Lines in the entries below where the word "from" shows up should each be copied.

Transcribed page contents:
****************
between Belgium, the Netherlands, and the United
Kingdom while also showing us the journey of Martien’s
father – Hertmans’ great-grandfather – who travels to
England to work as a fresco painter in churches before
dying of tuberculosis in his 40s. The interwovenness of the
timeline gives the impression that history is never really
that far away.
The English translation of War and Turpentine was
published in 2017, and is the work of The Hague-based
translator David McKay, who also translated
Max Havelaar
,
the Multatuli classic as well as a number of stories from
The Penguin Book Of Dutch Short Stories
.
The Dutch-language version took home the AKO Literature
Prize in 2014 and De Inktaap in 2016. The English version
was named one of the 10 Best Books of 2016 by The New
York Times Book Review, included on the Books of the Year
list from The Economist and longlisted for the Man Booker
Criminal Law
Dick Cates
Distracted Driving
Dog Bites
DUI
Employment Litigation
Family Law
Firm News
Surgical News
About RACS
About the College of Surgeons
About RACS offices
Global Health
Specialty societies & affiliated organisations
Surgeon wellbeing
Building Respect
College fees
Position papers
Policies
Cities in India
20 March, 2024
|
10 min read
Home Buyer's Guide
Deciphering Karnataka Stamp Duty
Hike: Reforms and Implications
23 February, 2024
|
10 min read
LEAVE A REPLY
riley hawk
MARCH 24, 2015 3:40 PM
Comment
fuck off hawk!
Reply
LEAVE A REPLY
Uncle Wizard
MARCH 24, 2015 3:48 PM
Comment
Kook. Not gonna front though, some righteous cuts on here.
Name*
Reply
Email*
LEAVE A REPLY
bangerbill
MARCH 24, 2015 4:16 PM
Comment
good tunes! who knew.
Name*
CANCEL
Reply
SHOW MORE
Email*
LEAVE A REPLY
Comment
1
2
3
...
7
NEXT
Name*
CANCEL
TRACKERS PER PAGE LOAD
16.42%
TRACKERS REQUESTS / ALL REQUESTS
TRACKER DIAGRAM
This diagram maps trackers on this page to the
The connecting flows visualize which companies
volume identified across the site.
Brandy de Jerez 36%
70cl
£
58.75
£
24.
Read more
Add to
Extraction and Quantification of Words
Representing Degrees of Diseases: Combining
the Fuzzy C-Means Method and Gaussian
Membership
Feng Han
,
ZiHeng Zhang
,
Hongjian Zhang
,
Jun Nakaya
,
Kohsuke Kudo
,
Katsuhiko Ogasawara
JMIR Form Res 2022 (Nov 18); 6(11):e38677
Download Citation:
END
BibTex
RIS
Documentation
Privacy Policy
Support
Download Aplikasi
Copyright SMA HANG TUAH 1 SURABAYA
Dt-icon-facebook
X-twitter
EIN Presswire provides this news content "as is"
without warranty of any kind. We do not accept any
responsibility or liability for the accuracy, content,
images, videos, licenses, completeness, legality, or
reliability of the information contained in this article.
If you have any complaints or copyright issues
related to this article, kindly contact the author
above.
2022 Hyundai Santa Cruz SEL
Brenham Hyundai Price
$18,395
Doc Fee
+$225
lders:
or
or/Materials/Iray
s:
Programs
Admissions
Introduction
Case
****************
Expected answer:
the Multatuli classic as well as a number of stories from
list from The Economist and longlisted for the Man Booker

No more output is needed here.